Extend the article on Wells Fargo falling behind the other big U.S. banks, picking up right after its last sentence.

-- Text --
______

Wells Fargo Is the Loser in the New Era for Banking
January 13 2017 - 2:23PM
Dow Jones News
By Aaron Back
The outlook for the top U.S. banks is brightening, but Wells
Fargo is being left behind.
That showed clearly when the three major banks reported earnings
Friday. Fourth-quarter net profit rose by 24% from a year earlier
at J.P. Morgan Chase, and by 43% at Bank of America , both beating
already high expectations.
Wells Fargo, on the other hand, saw net profits decline by 5.4%
from a year earlier, coming in below analyst expectations. Most
significantly, Wells Fargo is on the cusp of losing its title as
the highest returning big bank to J.P. Morgan, making its valuation
look increasingly unrealistic.
The fallout from the bank's account-sales fiasco continues to
hurt, mainly through elevated costs. There was also a big, $592
million loss associated with interest-rate hedges, which
essentially offset hedging gains earlier in 2016.
The bigger picture is that Wells Fargo isn't set up to benefit
as much from the current environment. Its balance sheet is
deliberately geared toward a low interest rate environment by
holding more long-dated assets. As recently as May the bank said it
continues to plan for a lower-for-longer rates environment.
Wells Fargo's guidance on how it will be affected by rates is
also less detailed than peers. On a conference call with analysts,
Chief Financial Officer John Shrewsberry suggested the Federal
Reserve's December interest-rate increase, along with recent market
moves in long-term rates, would contribute extra interest income
somewhere north of $150 million a quarter. That would be an
incremental gain of about 1.2% from the level of net interest
income in the fourth quarter of 2016.

______

-- Data provided --
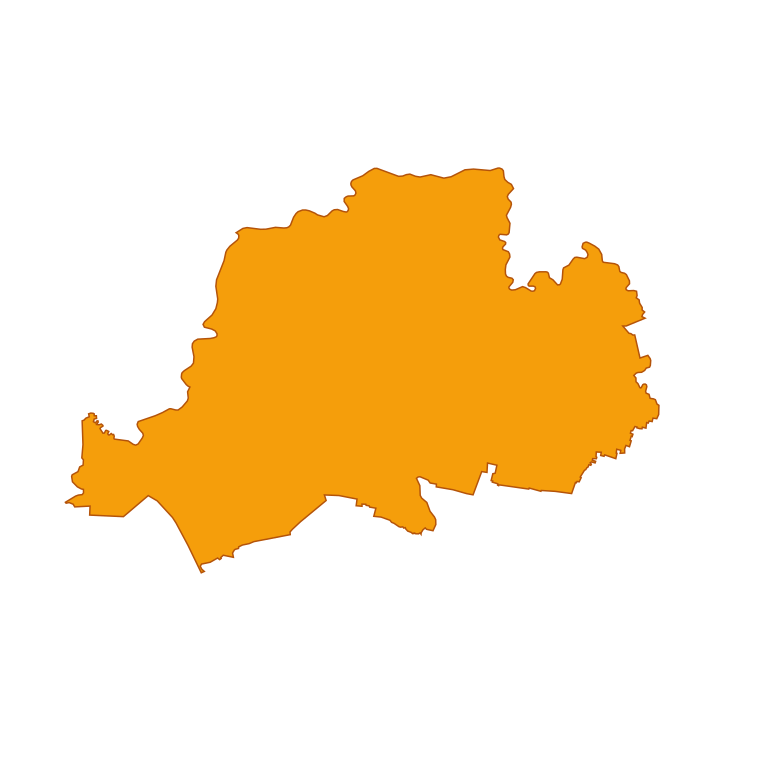 outline of My Xuyen, Sóc Trăng, Vietnam, rotated 202°
{"feature_id": "81297802B12004492777163", "entity_name": "My Xuyen", "entity_type": "district", "adm_level": 2, "iso_a3": "VNM", "parent_name": "Vietnam", "parent_adm1": "Sóc Trăng", "projection": "albers", "projection_center": [105.88, 9.468], "detail": "fine", "context": "isolated", "style": "filled", "palette": "amber", "viewbox_px": 768, "rotation_deg": 202, "n_neighbors": 0, "source": "geoboundaries", "source_scale": "gbopen_adm2", "svg_char_len": 6171}
<svg xmlns="http://www.w3.org/2000/svg" viewBox="0 0 768 768"><g transform="rotate(202 384 384)"><path d="M283.6,266.3L283.3,273.1L285.2,277.5L287.4,279.6L293.6,283.2L299.9,290.2L306.3,292.3L308.7,294.3L312.7,303.2L318.6,308.7L317.5,310.6L315.9,311.5L307.1,311.4L304.1,309.5L297.9,310.8L297.0,308.2L280.5,311.8L266.4,313.3L259.9,314.6L260.6,339.4L255.4,340.6L258.4,349.5L248.9,351.0L247.5,342.9L249.5,341.6L248.5,334.6L246.9,334.8L246.8,333.6L241.1,334.1L240.8,332.8L239.6,332.7L239.6,333.5L237.5,334.1L210.4,340.8L210.4,341.9L198.3,343.3L198.3,344.2L185.0,348.6L169.0,352.7L169.6,364.4L168.7,364.4L168.5,366.0L166.4,366.4L166.1,371.0L167.2,371.2L165.8,379.1L164.9,380.1L164.5,382.5L163.7,383.4L163.8,385.9L161.8,386.1L161.7,387.3L163.3,388.1L162.6,389.4L158.7,389.9L158.8,391.6L162.3,391.4L162.6,393.0L159.1,394.3L159.3,395.8L160.2,396.1L161.7,400.5L157.0,402.1L156.3,398.9L152.9,399.4L152.9,400.9L152.3,401.0L141.1,401.6L142.0,407.0L142.8,406.9L143.8,410.7L139.6,411.2L139.1,408.2L135.0,410.2L136.6,414.0L136.6,417.7L132.9,417.8L133.5,423.9L134.8,423.9L135.2,428.3L134.2,428.2L134.4,430.7L137.1,430.7L137.4,433.4L136.0,433.8L135.4,438.6L133.3,438.9L133.1,438.1L130.5,438.3L128.0,439.1L128.3,440.7L124.6,441.2L126.0,446.6L124.4,446.7L124.3,449.0L121.3,449.6L121.8,453.1L118.1,454.0L117.9,458.6L121.1,467.2L123.4,467.7L126.5,471.1L128.5,471.2L131.9,470.4L134.4,473.7L137.5,473.7L138.7,475.2L139.3,480.0L140.4,481.5L141.9,481.8L143.3,481.0L143.8,480.2L144.1,477.1L144.5,476.5L145.4,476.5L148.7,479.5L151.2,480.5L152.7,484.0L155.6,485.5L154.2,488.6L152.9,489.8L149.5,491.4L147.4,494.2L146.8,497.0L144.1,499.1L144.0,501.0L145.5,505.7L146.8,507.3L150.1,509.4L156.4,504.0L169.9,523.4L171.6,522.6L173.9,523.2L175.9,522.8L184.3,527.2L181.2,528.5L166.6,542.8L170.1,543.1L170.3,545.3L169.3,548.4L172.4,549.3L173.3,551.7L177.3,554.7L179.0,557.6L182.4,558.4L182.5,560.9L184.6,564.6L187.5,564.2L192.5,561.9L194.6,562.1L195.4,562.9L195.5,564.3L193.9,568.9L195.1,571.6L200.2,576.2L202.4,576.8L206.0,576.3L207.5,576.7L210.3,580.9L212.0,581.9L215.3,581.9L226.3,579.0L227.7,580.0L230.7,585.7L235.4,589.5L240.2,590.8L246.5,591.5L249.1,591.5L250.4,590.9L252.1,589.0L251.7,585.3L250.7,584.1L247.2,583.7L244.8,582.0L243.3,580.3L243.1,577.6L244.9,575.4L252.7,573.8L254.5,572.8L255.4,570.8L257.1,563.5L261.0,558.9L260.9,556.9L258.0,547.9L257.9,542.9L258.4,541.8L260.2,540.9L266.4,543.9L270.4,544.5L273.1,548.3L274.3,548.9L275.9,548.7L282.0,546.2L284.4,544.6L285.4,542.9L287.9,530.8L287.3,529.6L286.1,529.1L282.3,530.7L280.4,530.7L279.3,529.5L279.4,526.9L280.7,525.8L282.3,525.3L288.9,526.4L292.0,526.2L297.5,520.6L300.8,518.9L303.1,519.0L304.3,520.0L304.5,521.0L302.7,526.5L303.2,529.1L305.0,530.0L308.8,529.4L310.9,529.9L312.6,531.6L314.4,535.6L315.6,540.1L314.8,548.9L316.3,551.6L318.3,553.2L324.2,553.2L325.0,554.4L325.1,555.7L323.7,559.3L324.2,560.8L325.6,561.3L330.6,561.0L333.0,563.1L333.2,564.8L332.5,566.3L326.2,568.2L325.0,569.5L324.7,571.2L327.4,580.2L332.3,584.4L333.7,586.3L332.8,595.2L333.2,598.4L334.3,600.2L338.2,602.0L339.9,604.0L339.8,606.5L337.1,613.7L340.7,616.8L344.8,617.4L348.6,618.9L350.5,621.3L353.2,626.4L355.1,627.5L357.7,627.5L359.2,626.9L365.5,621.7L381.5,616.8L389.2,612.9L399.4,601.3L405.6,597.3L419.0,595.6L428.1,589.4L432.6,588.4L438.6,588.3L441.7,586.5L444.7,583.7L448.3,582.0L471.3,581.3L473.8,580.2L477.8,575.4L481.7,569.1L489.2,561.6L490.0,559.7L489.9,557.7L489.2,556.2L487.6,554.7L482.9,552.4L481.5,550.4L481.7,548.3L482.5,547.1L487.7,544.8L489.2,543.4L490.4,541.2L489.3,538.3L484.2,535.0L482.6,533.4L482.2,531.5L482.8,529.8L483.4,529.3L486.5,528.7L492.4,528.4L495.4,526.9L497.0,525.0L499.6,519.0L502.2,516.6L509.0,515.9L512.0,516.5L518.1,516.6L521.8,516.0L524.7,514.8L528.2,511.6L529.4,509.1L530.3,504.7L530.2,496.2L531.2,493.9L532.7,492.4L535.3,491.1L543.3,488.6L551.5,483.3L556.4,481.2L569.6,477.7L573.1,475.4L577.8,468.9L575.2,468.2L574.2,467.2L573.4,464.7L573.9,462.5L578.5,454.0L579.9,449.3L580.0,446.9L578.5,438.5L578.3,417.9L576.5,411.6L570.0,400.5L569.0,397.1L568.1,390.8L569.3,383.5L573.7,374.6L574.1,371.5L571.8,369.4L564.4,370.4L560.4,370.0L557.6,368.0L556.9,366.1L557.3,364.8L559.1,363.1L562.2,361.1L573.5,355.8L576.0,352.7L576.7,349.6L575.7,346.3L570.4,338.1L568.5,332.0L569.5,328.3L574.2,321.5L575.4,318.9L575.4,317.5L574.5,314.4L573.6,313.2L567.2,309.4L564.9,308.6L562.8,308.5L563.2,303.2L560.2,297.6L560.0,294.6L562.5,287.1L565.1,282.8L567.3,281.9L572.4,281.2L573.7,280.6L579.0,274.2L584.2,268.9L597.8,257.1L597.8,254.2L596.5,252.3L593.9,250.3L589.2,248.0L587.8,246.1L587.9,243.3L589.5,236.3L591.3,234.3L593.9,234.1L599.8,235.4L613.4,231.9L614.1,232.5L614.6,234.6L615.8,235.9L616.5,235.3L618.4,235.9L619.4,234.0L620.4,233.6L621.5,234.3L621.4,236.9L623.9,237.1L624.6,236.7L624.9,233.8L626.1,233.1L630.6,236.2L630.5,237.3L628.8,239.7L629.1,240.3L631.1,241.0L633.0,239.4L635.3,238.8L634.7,241.7L635.5,242.7L636.4,242.1L636.9,239.9L639.3,240.2L639.6,243.0L637.6,244.4L638.8,246.8L640.7,246.0L641.6,247.8L642.6,247.9L645.0,247.2L646.7,245.7L645.0,243.2L647.6,240.7L648.7,238.0L650.1,236.8L640.4,215.0L636.5,202.3L634.3,201.1L632.6,196.1L635.1,193.1L634.9,188.1L639.1,183.0L639.0,181.3L636.2,176.6L629.8,173.8L625.3,173.3L623.2,173.7L621.8,170.4L622.4,168.4L625.8,166.5L628.0,164.5L635.1,155.0L634.1,154.4L631.5,156.1L627.2,156.1L624.7,154.2L610.8,160.7L607.8,152.2L575.9,163.4L560.8,192.2L550.5,190.7L530.1,181.0L524.7,177.2L505.2,160.9L482.7,140.5L480.4,142.9L483.5,144.0L486.1,146.2L485.7,148.7L478.4,153.6L473.1,160.3L470.6,159.6L469.6,161.3L470.3,162.0L468.9,165.0L458.7,166.9L461.1,170.6L460.6,174.0L460.0,175.0L457.3,177.0L457.7,178.6L454.9,181.7L449.2,185.5L445.6,189.1L414.5,209.2L415.7,211.6L414.5,215.0L409.8,225.1L394.0,254.3L397.7,258.8L384.0,263.7L365.9,267.2L364.2,260.7L358.6,262.4L359.4,264.4L355.8,265.7L355.1,264.8L352.2,265.5L351.2,264.5L345.0,265.8L343.9,257.5L336.9,259.5L327.4,259.9L325.2,258.6L322.5,258.6L316.7,257.3L314.9,257.5L313.1,258.6L311.7,257.8L310.5,258.8L309.6,257.8L306.9,256.5L303.3,256.6L301.4,256.0L300.8,256.7L300.2,256.5L299.7,257.3L298.5,257.0L295.9,258.0L294.7,259.5L293.4,258.6L293.8,260.0L293.3,263.3L291.9,266.0L290.2,265.2L283.6,266.3Z" fill="#f59e0b" stroke="#b45309" stroke-width="1.5"/></g></svg>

______

-- Answer to this problem --
Bank of America, by contrast, was clearer and more optimistic,
saying it expects an extra $600 million in the first quarter, or an
incremental gain of 5.8%.
Wells Fargo, a more retail-oriented bank than its peers, is also
suffering from its relatively small trading operation. This wasn't
an issue during the years that bond and currency trading activity
was weak. But volumes suddenly rebounded in the second half of last
year, handing a big windfall to banks like J.P. Morgan.
The clearest indication that Wells Fargo's edge is slipping is
its return on equity, the ultimate gauge of value creation for
shareholders. This fell to 10.9% in the fourth quarter, from 11.9%
a year earlier. That compares with 11% for J.P. Morgan in the
fourth quarter, the first time in years that Wells Fargo wasn't the
top returning big bank.
Despite that, Wells Fargo shares are trading at 1.57 times book
value, compared with 1.36 for J.P. Morgan and 0.96 for Bank of
America. This premium looks less justified with every passing
quarter.
Write to Aaron Back at aaron.back@wsj.com
(END) Dow Jones Newswires
January 13, 2017 14:08 ET (19:08 GMT)
Copyright (c) 2017 Dow Jones & Company, Inc.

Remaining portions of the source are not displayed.